Children recovering from burn injury often have a longterm complaint of pruritus. Pruritus is usually identical to neuropathic pain. But very few of the studies reporting the use of gabapentin and pregabalin to treat both pruritus and neuropathic pain with inconsistent results. Therefore in the present study, the author revealed that gabapentin and pregabalin are effective in relieving pruritus and neuropathic pain in most burn survivors.

One of the most common complaints showed by the burn survivors is the pruritis afterburn. Pruritus is usually indistinct from neuropathic pain and the evidence regarding Pregabalin and Gabapentin ability to manage pruritus and neuropathic pain is also insufficient. This present investigation intends to investigate and record the impact of Pregabalin and Gabapentin among children and adolescent burn survivors.

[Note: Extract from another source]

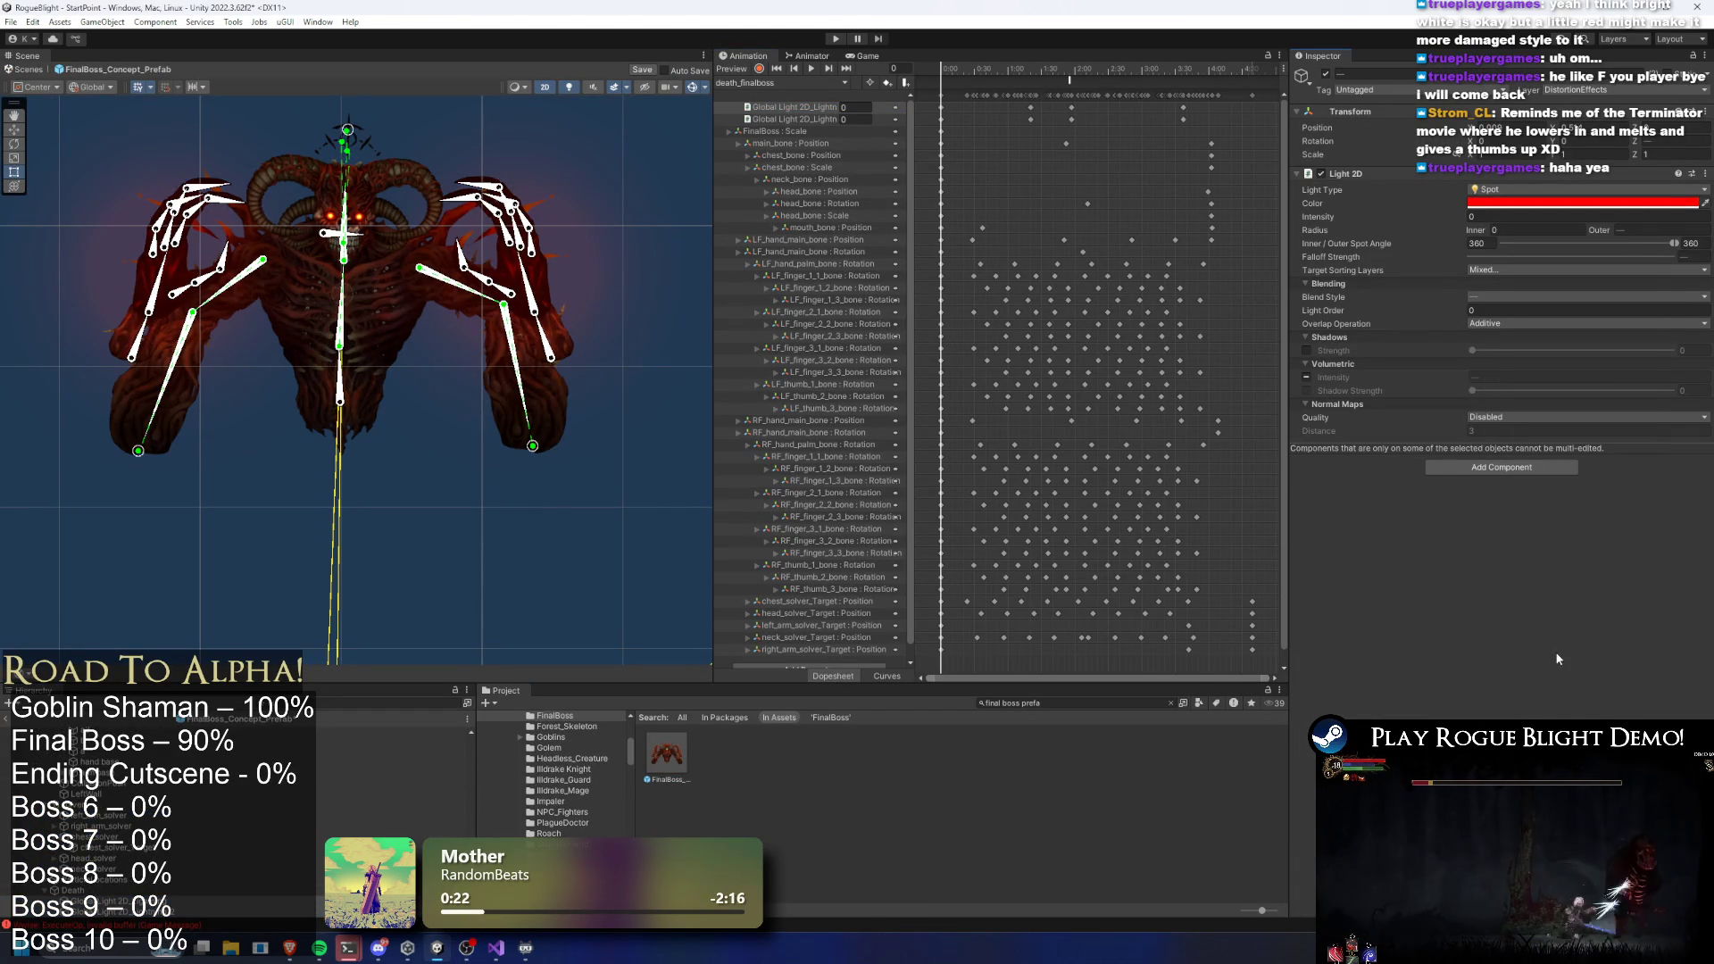
# Switch over to the browser showing the recorded boss clip
pyautogui.press('alt+Tab')
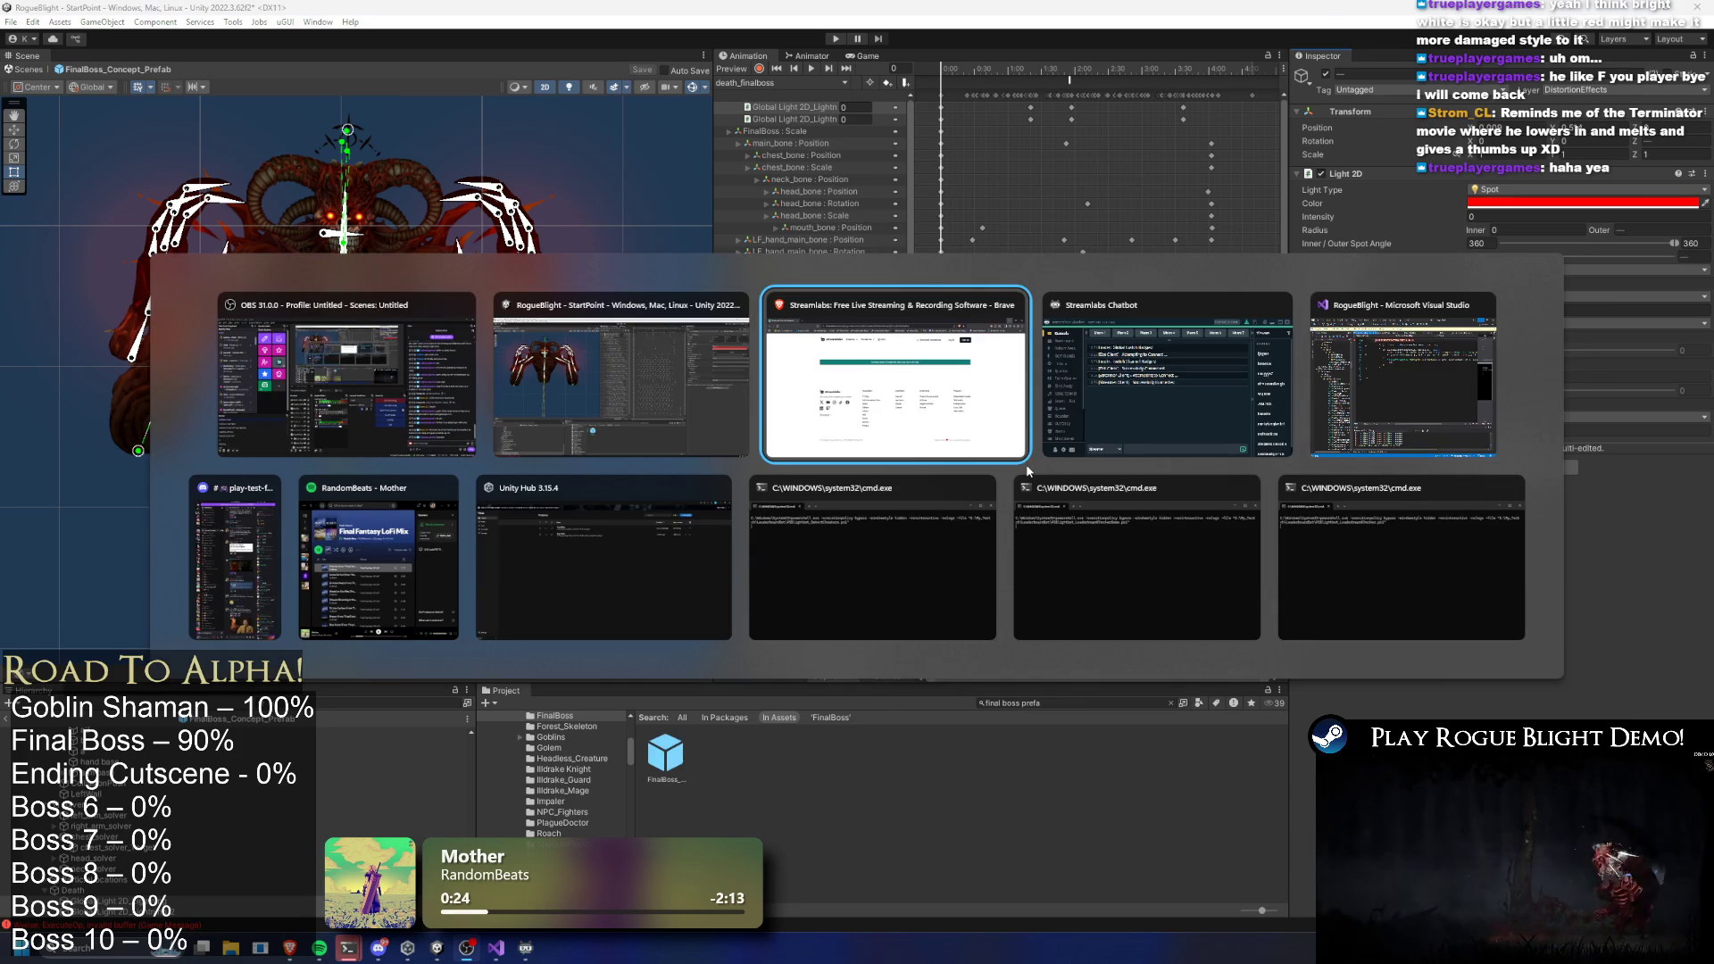
pyautogui.press('Escape')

A retrospective review of pharmacy records and charts of Pregabalin and Gabapentin administered to control pain and/or pruritus was performed and collected the data regarding age and weight of patients, the presence of neuropathic pain and pruritus, medication doses, reported response to medication, and medications adverse events. A total of one hundred thirty-six participants who took Pregabalin/Gabapentin alone or the combination are selected for the analysis. No participant received Pregabalin, 102 obtained Gabapentin and 24 took both medications. All the outcomes are recorded in the mean ± standard deviation (s.d.) dose/kg/day. A total of 30 patients experienced both the manifestations, 104 experienced pruritus particularly, and two experienced neuropathic pain exclusively. The provided medicine considered to be useful if the participants reported pruritus or pain relief from the medicine. The medicine was deemed to be safe if the subjects did not endure adverse side effects assuring discontinuation of the medications. However, if a person showed minor side effects such as hyperactivity or sedation, medicines were not stopped and were resumed with dose adjustments.

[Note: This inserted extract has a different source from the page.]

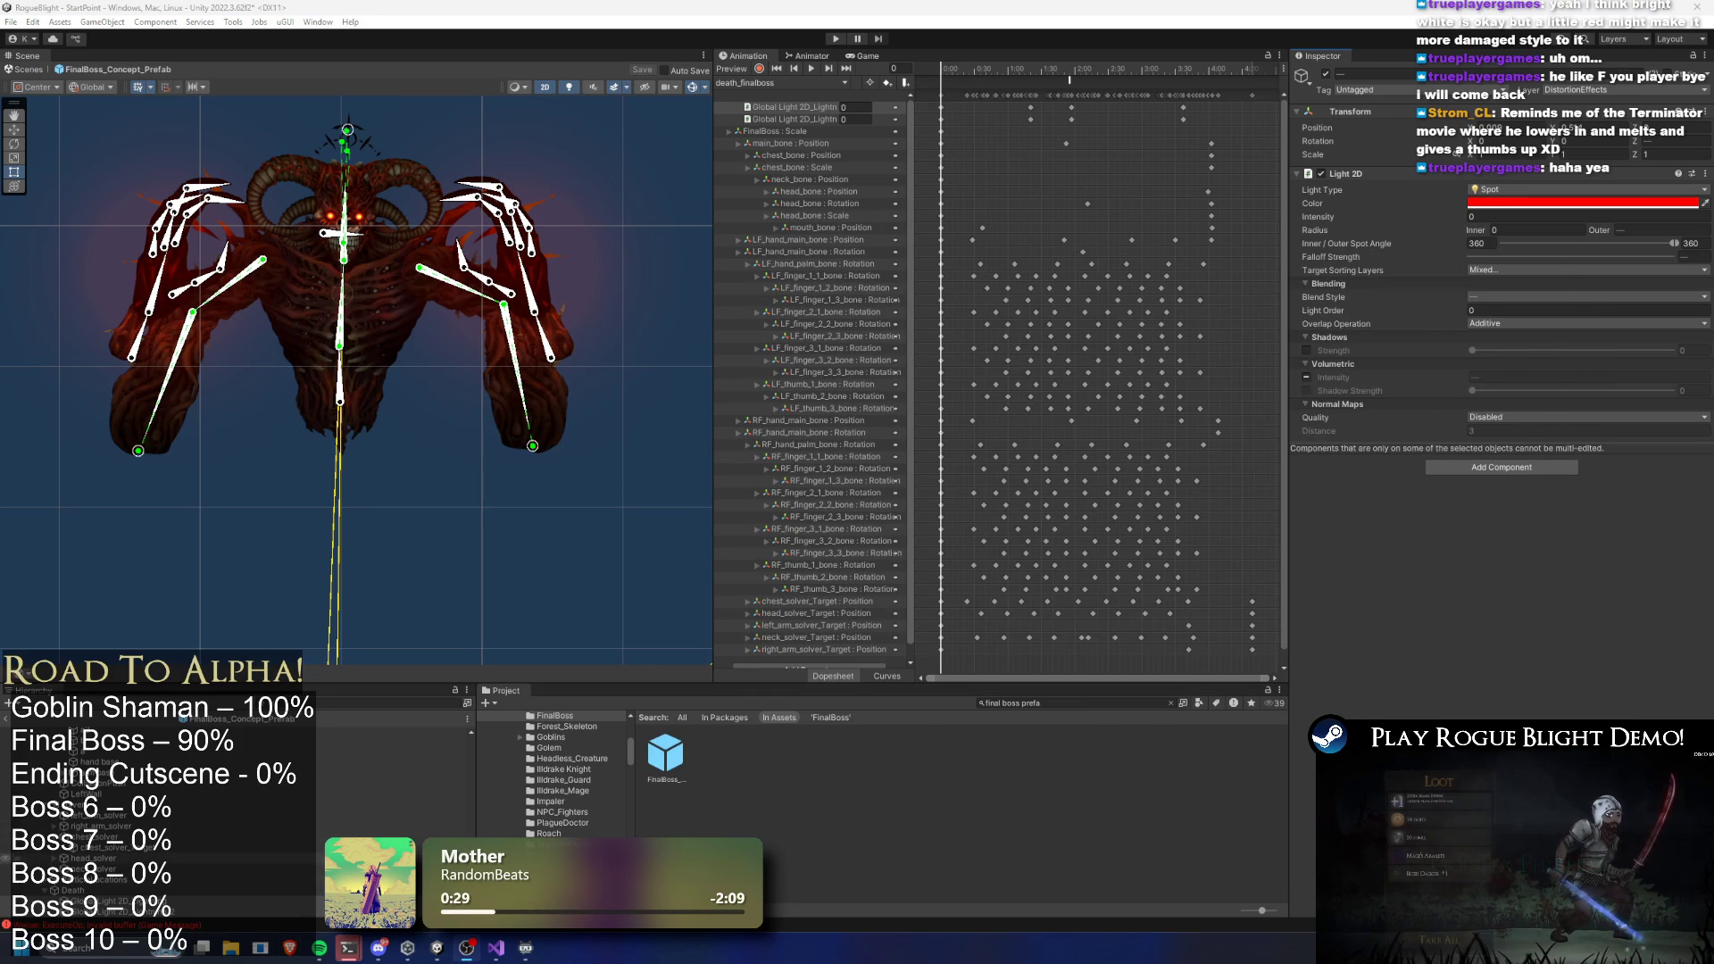
pyautogui.click(40, 746)
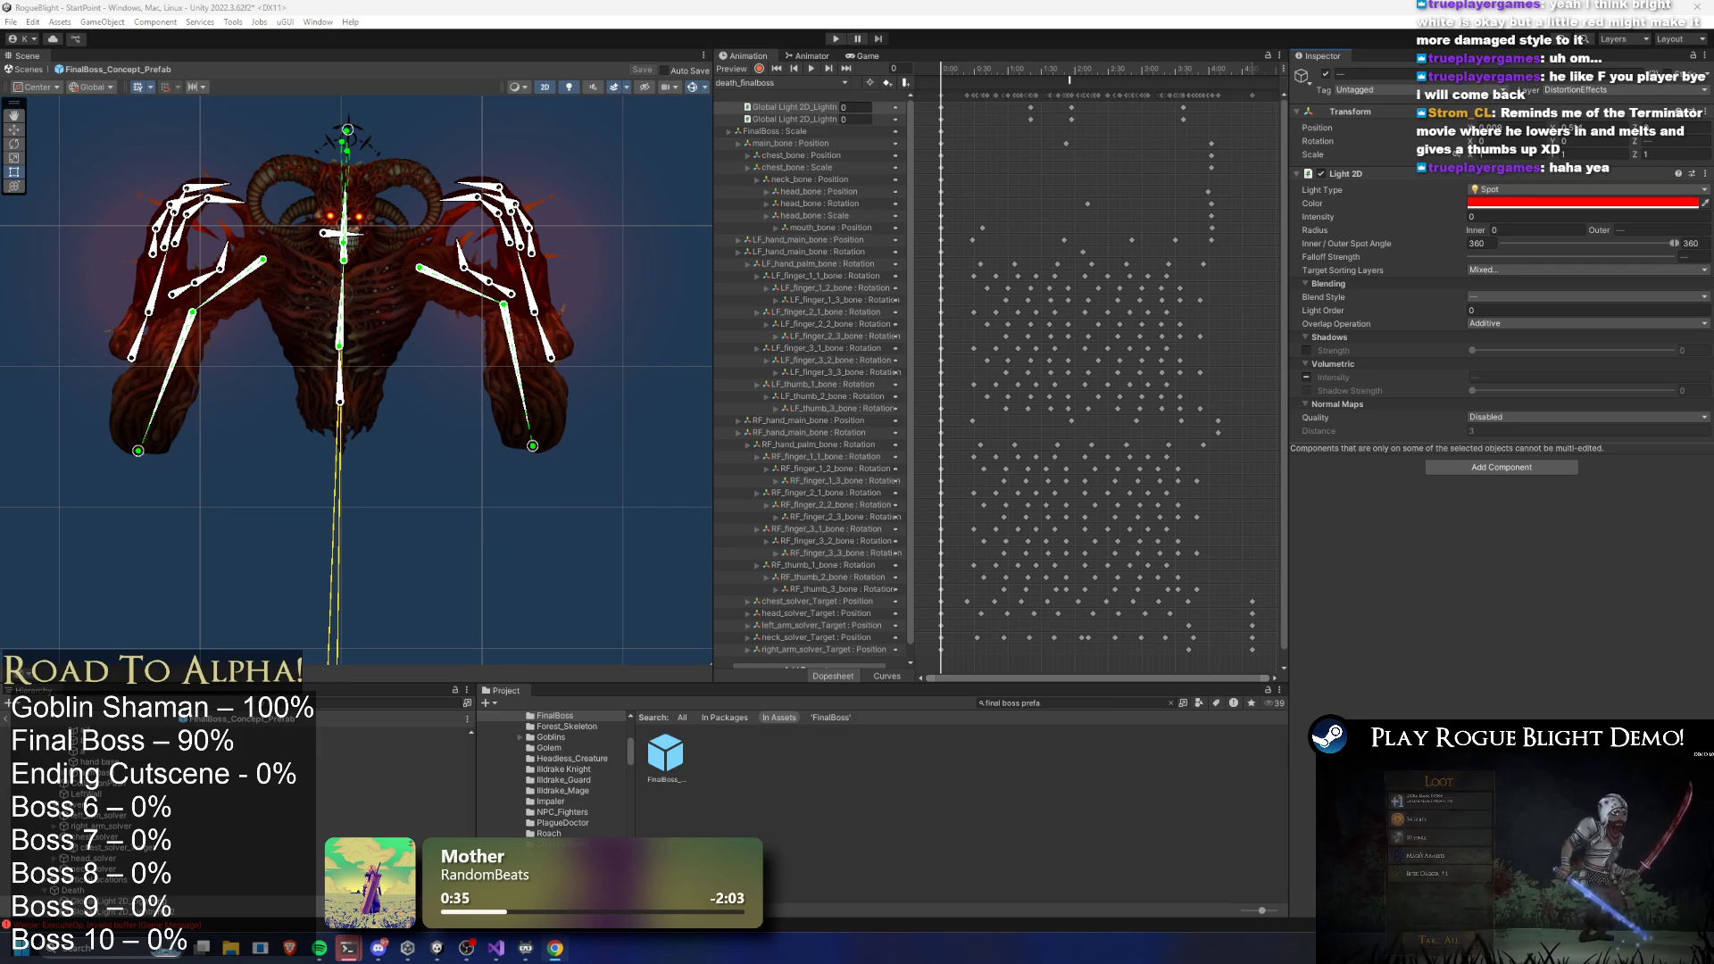
pyautogui.press('alt+Tab')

Each group is evaluated to measure the average effective dose mg/kg/day for Pregabalin and Gabapentin. The children of ≤5 years old, 6–12 years old and >12 years showed 23.9 ± 10.3, 27.0 ± 15.3, and 34.1 ±15.7 mg/kg/day average effective dose of Gabapentin, respectively. Further, the children of 6–12 years old and >12 years old exhibited 6.5 ± 3.5 and 4.7 ± 1.6 mg/kg/day average effective dose of Pregabalin, respectively. One 5-year-old child obtained 3.7 mg/kg/day of Pregabalin. The patients of this study received Pregabalin after the ineffectual response to Gabapentin. The maximum Gabapentin failure dose for both pain and pruritus among the subjects who obtained both the medications was 28.1 ± 18.3 mg/kg/day and for pruritus was 32.8 ± 18.0 mg/kg/day. The subjects obtained Gabapentin exhibited 100% adequate response for neuropathic pain, 91.4% for pruritus, and 43.3% for both pruritus and pain. Hundred per cent of participants employed with both Pregabalin and Gabapentin had a satisfactory response for pruritus, and 88.2% had a satisfactory response for both pain and pruritus. Two out of three subjects who received Gabapentin showed hyperactivity and one showed sedation. The patients who took both medications exhibited the cases of nausea, vomiting, and headaches and fixed after the Gabapentin discontinuation. One person described sedation while receiving both medications.

Pregabalin and Gabapentin are efficient in reducing pruritus and neuropathic pain in the maximum of burn survivors. In some cases, these medicines can be delivered concurrently. Some participants presented side effects.